Salı, Haziran 27, 2006

Dünya dönüyor

Hayat bir oyun, onu kurallarına göre oynamak gerekir. Ama kuralların değiştiğini de göz ardı etmemek lazım. Dünya o kadar hızlı dönüyor ki bu günlerde 10 yıl öncenin kurallarıyla bile oynamak mümkün değil. Her şeyi hemen hemen günü gününe takip etmek gerekiyor. Bu değişimin farkında olmamak büyük sorunlar doğurabilir.

Üstelik dünyanın bir de ivmesi var. Örneğin, 1996'ı on yıl öncesinin yani 1986'nın dünyasına göre yaşamak 1 birim hataysa, bugün on sene öncesini, 1996'yı yaşamak en azından 100 birim hatalı bir seçim. Bilgi çağının içindeyiz deniyor. Bana göre bu artık sadece bilginin birikim hızı ile ilgili değil. Bilginin yayılma gücü ile de ilgili. Dünya tarihi boyunca insanların, bu kadar muğlak, geniş, merkeziyetçi olmayan, doğrusu yanlışı birbirine karışmış ama bir o kadar da çok kaynaktan ve hızlı bir şekilde bilgi bombardımanına tutulduğu dönem olmamıştır.

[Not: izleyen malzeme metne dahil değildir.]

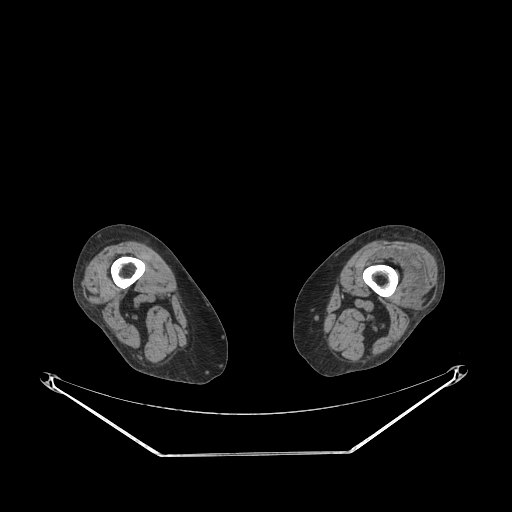
CT of an extremity soft-tissue mass (from a PET/CT study), one axial slice; slice 193 of 267 in the series (ordered by position); reconstruction kernel STANDARD; 140 kVp; soft-tissue window (W 400 / L 40 HU); 512 × 512 image matrix. Female patient. Case-level facts recorded for this patient, not image findings: histological type: undifferentiated – high grade; grade: high; site of the primary tumour: left thigh.
Structures marked on this image (expert contour drawn on MRI and transferred to this co-registered scan by the dataset authors):
- gross tumour volume including surrounding oedema: bounding box <377,253,426,296> (left, top, right, bottom; pixels)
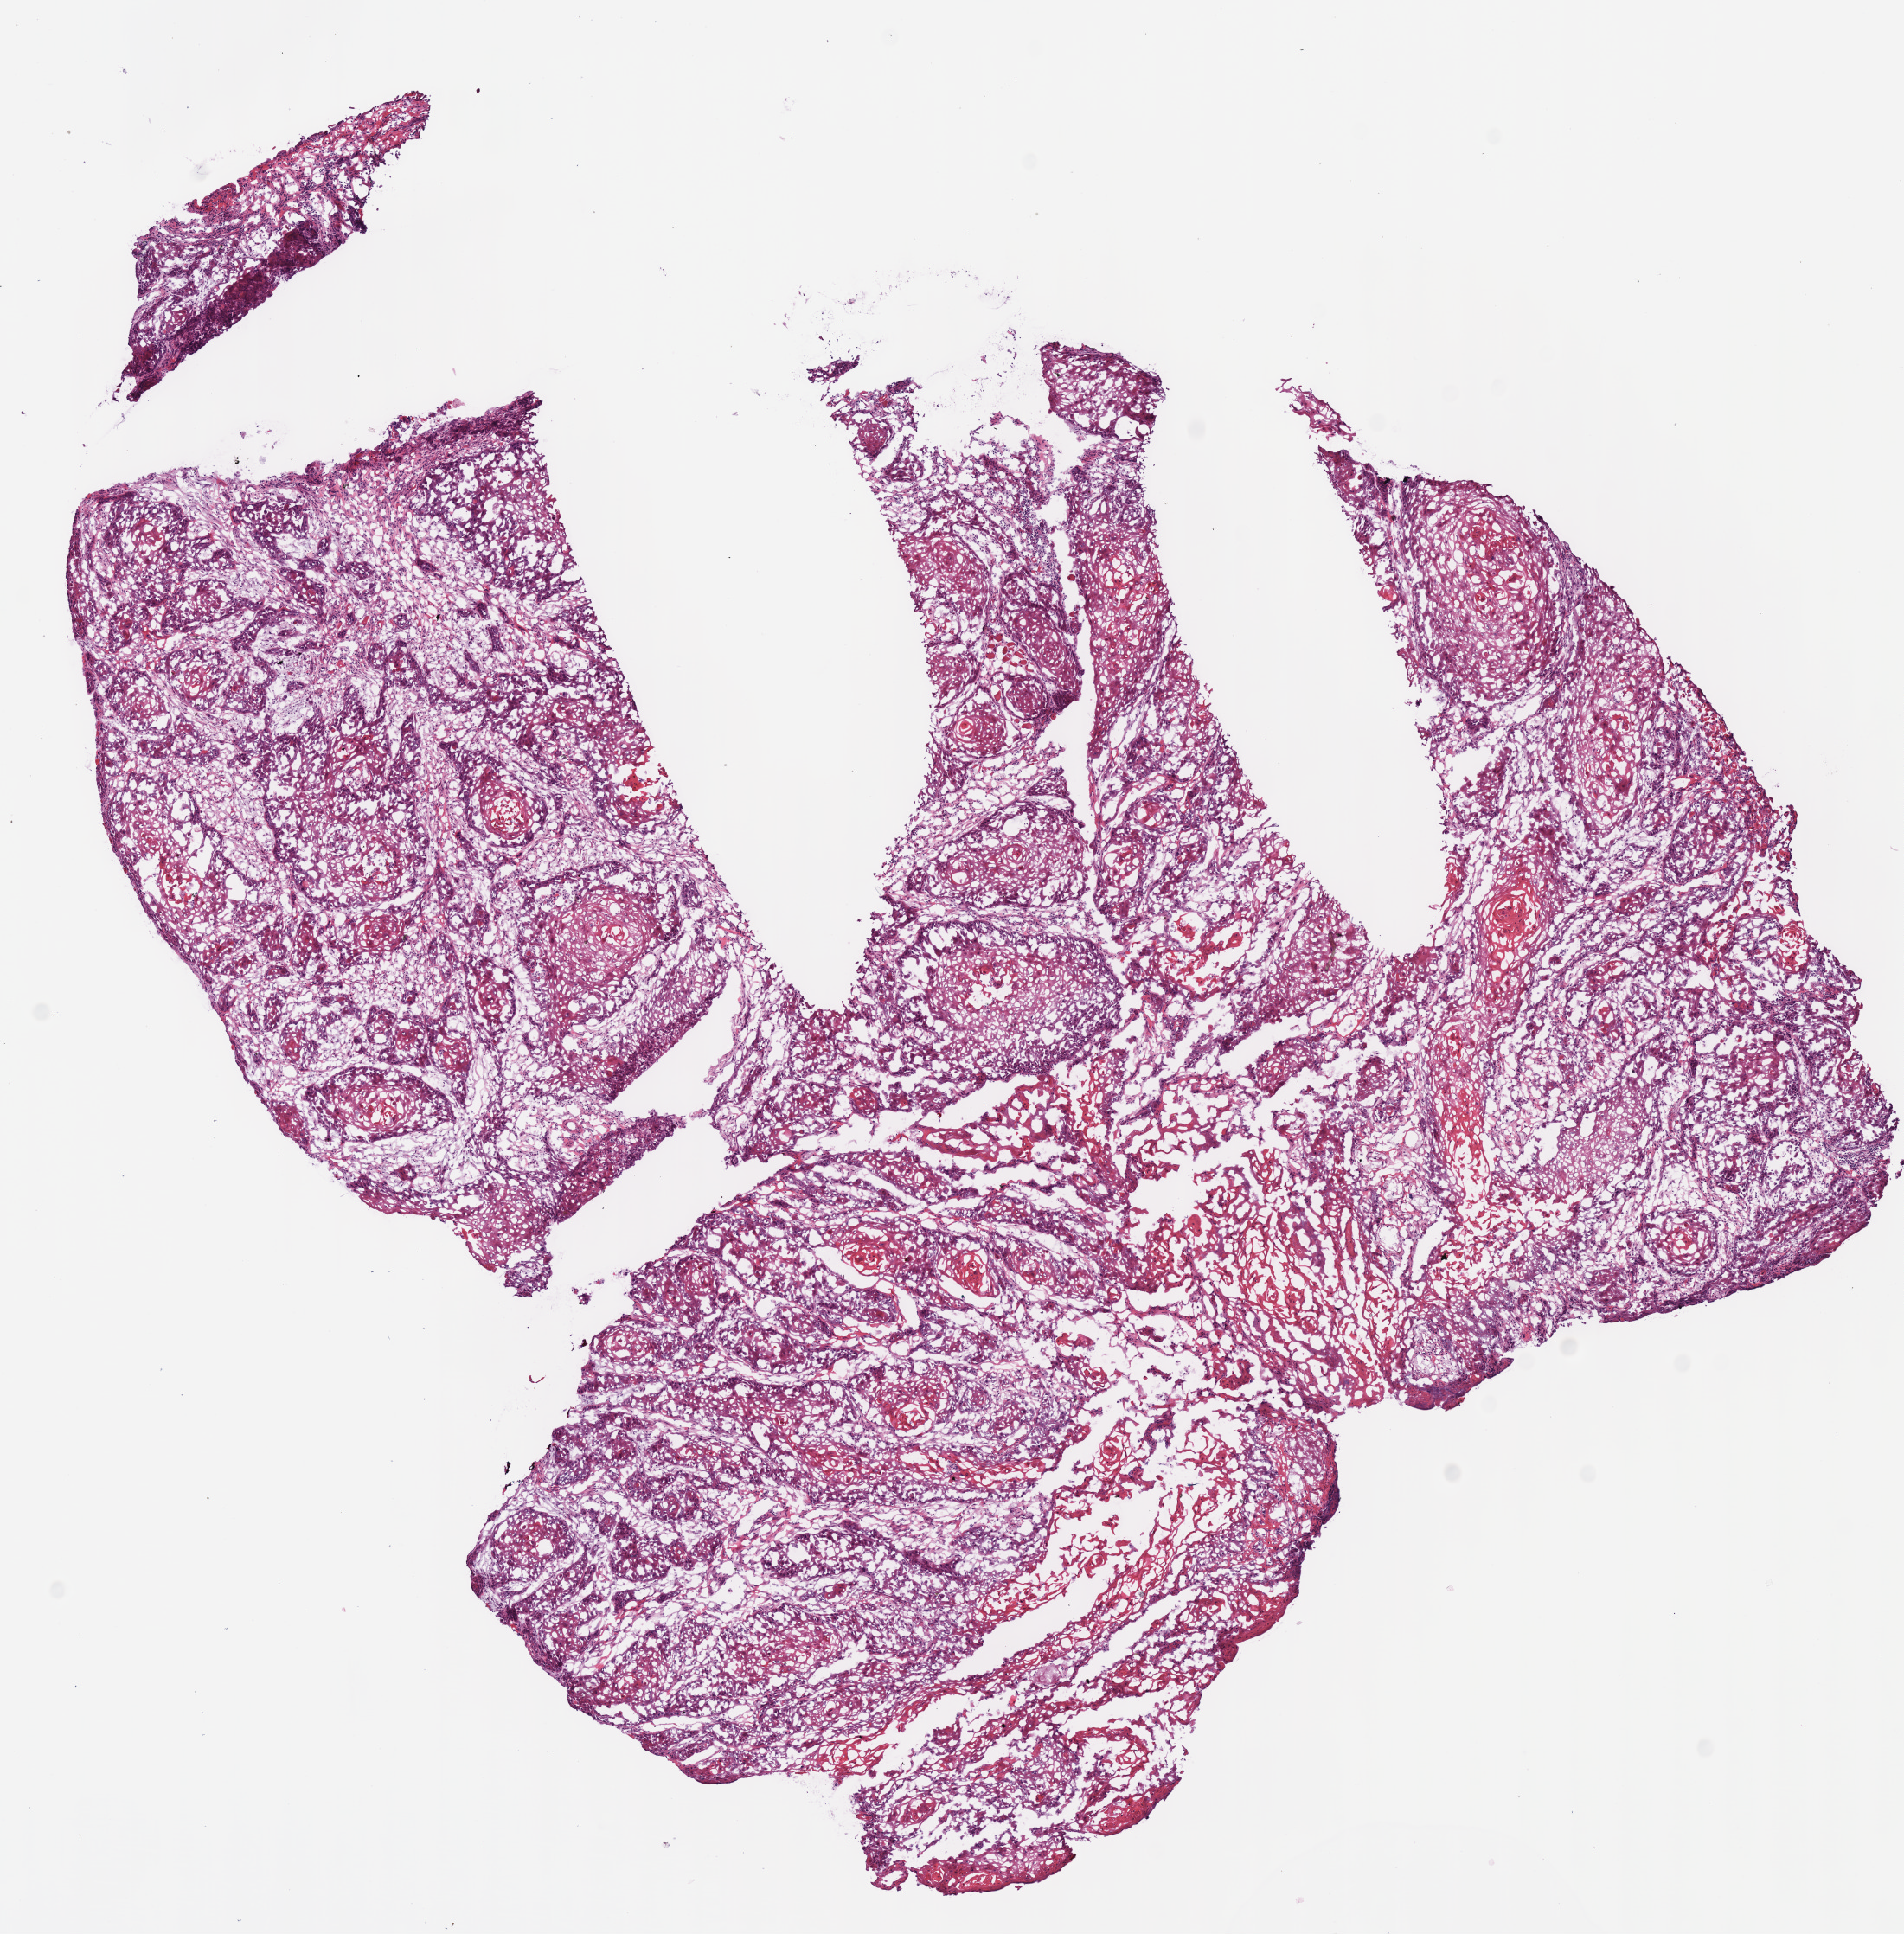
Digitized Hematoxylin and eosin (H&E) stained tissue section (whole slide) — whole scanned area (about 8.7 x 8.8 mm, acquisition: 40x scan) shown as a low-resolution overview. Frozen section from the bottom of the tissue portion. Head and neck, primary tumour sample. Male, age 65 years at initial diagnosis. Histologic grade: G1 (well differentiated). Slide review estimates, as recorded: tumour cells 100%, tumour nuclei 78%, normal cells 0%, stromal cells 0%, necrosis 0%. Infiltration values recorded for this section: lymphocyte infiltration 10%, monocyte infiltration 0%, neutrophil infiltration 2%.
AJCC pathologic stage: II (7th edition). Pathologic diagnosis: Squamous cell carcinoma, NOS (overlapping lesion of lip, oral cavity and pharynx).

90'lı yılların ikinci yarısını sarsan dot com patlamasının, daha büyüğü geliyor. Üstelik, bir önceki serinin balonun patlatan hantallıktan arınmış olarak. Şirket yok, tek bir büyük güç yok sadece insanlar, bireyler var. Merkeziyetçi olmayan yapının daha zeki kararlar verebildiği ile ilgili yazıları internette bulabilirsiniz (The Wisdom of Crowds) .

Buna bir çeşit ağ kültürü de diyebiliriz. Network'ün gücü ile insanlar 80'lerin sonunda tanışmaya başladı. Birbirine bağlı bilgisayarların yapabildikleri gerçekten çok etkileyi olmalı o dönem insanları için. Sonrası, bir şekilde gelişe gelişe Internet... Yapay sinir ağları üzerinde ki çalışmalar, kablosuz algılayıcı ağları, bilgisayar ağları vs. de cabası. Kaçınılmaz son olarak P2P ağlarının, instant messaging programlarının hızlı yaygınlaşması. Sonunda insanlar yaratıcı fikirlerini de ağlar ile birleştirmeye başladılar. Bana göre kaçınılmazdı, şimdi önemli olan sonuçlarını doğru tahmin edebilmek ve ona göre uygun davranışları seçebilmek (tabii ki takım arkadaşlarımız ve bağlı olduğumuz ağlar için).

( İnsanlarda bir şeyleri paylaşma, yayınlama isteği ne hayret verici düzeydeymiş de kimsenin haberi yokmuş. Bu son iki yüzyıldaki medya patlaması mıdır insanların bu dürtüsünü tetikleyen yoksa ondan öncede var mıydı bilmiyorum. Aslında çok da ilgilenmiyorum, aslolan durumun tanımlanması. )

Gelişen ağ kültürü içinde önemli tespitlerden biri insanların temel olarak yalnızlaşması. İnsanlar önce kalabalıklar içinde tek başlarına kalmaya başladılar. Çünkü dünya o kadar büyükken çevreleri o kadar küçüktü ki... Internet aracılığıyla yeni ağların parçaları olmaya başladılar. Bu ağlarla tek bağlantı arayüzlerinin bilgisayar olması onları iyice yalnızlığa itti. Sonuç, bir ağ çercevesinde birbirine bağlı tek tük ortak özellikleri olan bir sürü insan.

Bu konu gereğinden fazla uzun, toparlamaya çalışmak imkansız. Ama önemli olan durumu doğru analiz edip doğru hamleler yapabilmek. Zaman hiç olmadığı kadar hızlı akıyor, hamle sırası bizde ve akan zaman bizim zamanımız. Aynı anda hem sürekli değişen yeni kuralları fark etmeli hem de onlara uygun hamleleri yapmalıyız. Ve tek bildiğim şey elimizde bir açılış kitabı da olmadığı, çünkü... Evet bu oyun dünkü oyun değil, artık bambaşka bir şey.

Hoşçakalın.

Kısa kısa notlar
  1. Gelişe gelişe Internet'e dönüştü demişim. Internet diye sabit bir şey yok ki aslında. O da sürekli değişen. Çok hızlı şekil değiştiren bir canlı gibi, hayat gibi.
  2. Küreselleşmenin ve bu insan ağlarının karşılıklı etkileşimi inanılmaz boyutlarda. Birbirlerinin hızına hız katıyorlar, iki bir arada var.